Tous ces généreux confesseurs dont nous venons de parler, réunis dans un même cachot, s’encourageaient à la persévérance. La Providence leur adjoignit un autre compagnon, Jacques O, d’une noble famille chrétienne du district de Eun-tsin. Marié depuis peu de temps, il était allé rendre visite à son frère aîné au village de Tsin-sou, quand il fut pris avec lui et plusieurs autres chrétiens, à la septième lune. Le juge criminel lui dit :

« Tu n’es encore qu’un enfant, dis seulement que tu ne le feras plus, et on te relâchera aussitôt. » Il répondit : « Après avoir connu le bonheur de servir mon Dieu, comment pourrais-je le renier par crainte du supplice ? » Et le juge, ne pouvant rien obtenir par la douceur, le fit mettre à la torture. Tout fut inutile. Envoyé devant le gouverneur, Jacques eut la douleur de voir apostasier son frère aîné. Il ne se laissa pas ébranler et tint ferme dans les supplices, ce qui lui valut la sentence de mort, que ses désirs appelaient depuis longtemps. Il partagea dans la prison les souffrances des autres confesseurs. On les y laissa languir plusieurs mois, mais enfin toutes les formalités ayant été remplies, le jour du supplice fut fixé. Protais exhorta ses fils, qui jusqu’alors avaient été d’assez mauvais chrétiens, et ses paroles, que la circonstance rendait plus éloquentes, firent sur leur cœur une vive impression. Comme ils versaient des larmes en le voyant partir, il leur répéta plusieurs fois qu’il fallait se réjouir et non pleurer. Il se rendit au lieu de l’exécution avec un visage calme et sérieux ; on remarquait, au contraire, l’air de satisfaction des autres confesseurs. Ils furent décapités ensemble le 30 de la onzième lune, 4 janvier 1840. Protais avait soixante ans ; Jacques O, dix-neuf ; Madeleine Ni, trente-deux ; Barbe T’soi comptait cinquante et quelques années.

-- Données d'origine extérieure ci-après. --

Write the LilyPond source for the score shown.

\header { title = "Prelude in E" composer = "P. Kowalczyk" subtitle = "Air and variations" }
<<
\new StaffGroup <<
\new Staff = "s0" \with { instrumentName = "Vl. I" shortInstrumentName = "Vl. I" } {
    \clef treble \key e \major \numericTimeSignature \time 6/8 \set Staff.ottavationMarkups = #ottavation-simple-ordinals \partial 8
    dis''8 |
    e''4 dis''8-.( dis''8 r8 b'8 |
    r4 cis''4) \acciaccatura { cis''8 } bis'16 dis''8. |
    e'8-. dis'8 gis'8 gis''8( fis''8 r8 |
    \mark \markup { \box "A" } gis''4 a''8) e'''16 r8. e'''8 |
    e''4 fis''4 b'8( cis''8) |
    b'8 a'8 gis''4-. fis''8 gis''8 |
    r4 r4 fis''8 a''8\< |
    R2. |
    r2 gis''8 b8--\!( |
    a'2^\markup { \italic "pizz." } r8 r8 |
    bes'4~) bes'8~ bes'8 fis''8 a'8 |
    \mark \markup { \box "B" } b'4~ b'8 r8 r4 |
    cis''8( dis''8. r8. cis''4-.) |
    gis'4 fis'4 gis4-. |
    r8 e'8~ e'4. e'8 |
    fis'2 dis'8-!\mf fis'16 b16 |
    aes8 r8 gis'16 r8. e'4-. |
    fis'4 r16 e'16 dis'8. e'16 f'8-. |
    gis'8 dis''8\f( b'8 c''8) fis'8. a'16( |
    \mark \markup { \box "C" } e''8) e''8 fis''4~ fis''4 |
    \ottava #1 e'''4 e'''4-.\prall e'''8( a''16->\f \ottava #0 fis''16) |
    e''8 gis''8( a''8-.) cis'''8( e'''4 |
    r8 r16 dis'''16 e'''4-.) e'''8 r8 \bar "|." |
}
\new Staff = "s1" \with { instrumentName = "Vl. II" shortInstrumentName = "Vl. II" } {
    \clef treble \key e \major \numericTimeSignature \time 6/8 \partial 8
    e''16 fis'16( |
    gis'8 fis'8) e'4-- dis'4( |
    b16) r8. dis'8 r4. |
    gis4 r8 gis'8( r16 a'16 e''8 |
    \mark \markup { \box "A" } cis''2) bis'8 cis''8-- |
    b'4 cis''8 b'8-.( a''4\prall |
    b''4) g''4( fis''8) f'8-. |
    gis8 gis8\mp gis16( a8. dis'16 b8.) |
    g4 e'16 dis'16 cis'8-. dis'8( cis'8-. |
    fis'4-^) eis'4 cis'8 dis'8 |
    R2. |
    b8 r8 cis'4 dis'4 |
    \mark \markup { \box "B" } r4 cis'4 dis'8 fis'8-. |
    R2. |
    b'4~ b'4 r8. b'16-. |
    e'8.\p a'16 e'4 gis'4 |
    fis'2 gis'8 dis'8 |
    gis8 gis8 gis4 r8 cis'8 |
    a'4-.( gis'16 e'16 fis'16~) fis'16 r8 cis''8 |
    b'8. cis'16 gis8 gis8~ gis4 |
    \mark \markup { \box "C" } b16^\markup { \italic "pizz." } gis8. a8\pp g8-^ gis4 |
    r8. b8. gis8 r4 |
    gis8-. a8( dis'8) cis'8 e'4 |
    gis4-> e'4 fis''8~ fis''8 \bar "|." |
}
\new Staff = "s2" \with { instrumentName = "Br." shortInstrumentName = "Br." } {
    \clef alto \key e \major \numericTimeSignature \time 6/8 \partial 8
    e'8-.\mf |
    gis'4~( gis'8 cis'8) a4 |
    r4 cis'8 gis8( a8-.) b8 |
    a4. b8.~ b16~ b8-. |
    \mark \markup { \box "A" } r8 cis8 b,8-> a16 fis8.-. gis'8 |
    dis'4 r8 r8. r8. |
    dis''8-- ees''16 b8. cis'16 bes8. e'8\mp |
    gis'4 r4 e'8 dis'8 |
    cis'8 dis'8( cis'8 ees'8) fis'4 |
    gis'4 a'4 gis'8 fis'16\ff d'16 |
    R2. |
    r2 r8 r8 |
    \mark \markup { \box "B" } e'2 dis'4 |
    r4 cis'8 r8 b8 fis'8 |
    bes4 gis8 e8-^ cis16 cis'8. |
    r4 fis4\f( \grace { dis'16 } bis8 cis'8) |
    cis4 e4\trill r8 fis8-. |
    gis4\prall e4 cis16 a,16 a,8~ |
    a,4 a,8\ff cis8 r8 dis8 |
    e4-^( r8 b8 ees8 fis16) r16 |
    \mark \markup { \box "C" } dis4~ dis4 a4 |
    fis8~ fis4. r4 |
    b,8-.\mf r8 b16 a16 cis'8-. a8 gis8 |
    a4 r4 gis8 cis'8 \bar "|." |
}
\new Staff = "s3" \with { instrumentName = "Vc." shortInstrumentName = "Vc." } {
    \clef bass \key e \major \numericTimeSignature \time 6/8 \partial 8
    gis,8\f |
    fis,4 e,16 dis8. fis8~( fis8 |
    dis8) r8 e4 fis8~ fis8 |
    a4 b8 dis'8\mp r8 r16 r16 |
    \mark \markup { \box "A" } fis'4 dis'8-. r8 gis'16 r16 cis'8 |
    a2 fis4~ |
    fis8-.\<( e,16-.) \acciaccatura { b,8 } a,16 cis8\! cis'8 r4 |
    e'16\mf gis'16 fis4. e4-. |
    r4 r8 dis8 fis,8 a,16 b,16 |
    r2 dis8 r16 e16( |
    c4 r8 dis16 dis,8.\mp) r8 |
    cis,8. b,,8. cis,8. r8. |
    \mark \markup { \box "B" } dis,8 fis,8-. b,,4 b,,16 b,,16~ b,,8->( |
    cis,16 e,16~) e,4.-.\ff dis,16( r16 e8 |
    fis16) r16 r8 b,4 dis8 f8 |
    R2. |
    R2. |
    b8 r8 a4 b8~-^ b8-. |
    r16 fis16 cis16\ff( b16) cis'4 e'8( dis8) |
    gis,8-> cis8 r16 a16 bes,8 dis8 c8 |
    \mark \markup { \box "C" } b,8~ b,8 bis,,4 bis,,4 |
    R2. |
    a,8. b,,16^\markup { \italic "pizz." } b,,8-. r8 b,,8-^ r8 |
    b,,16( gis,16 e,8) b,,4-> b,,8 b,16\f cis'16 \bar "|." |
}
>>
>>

Dans cette glorieuse troupe de martyrs de la maison de Protais Hong, se trouvèrent ainsi réunis tous les âges et toutes les conditions : un vieillard, deux veuves, deux femmes mariées, une jeune vierge, un petit enfant. C’est par leur supplice que la persécution se termina dans la province de Tsien-la, et leurs actes demeurent une des plus belles pages de l’histoire de cette chrétienté.

  1. Saint Ambroise, De Virginibus, lib. I.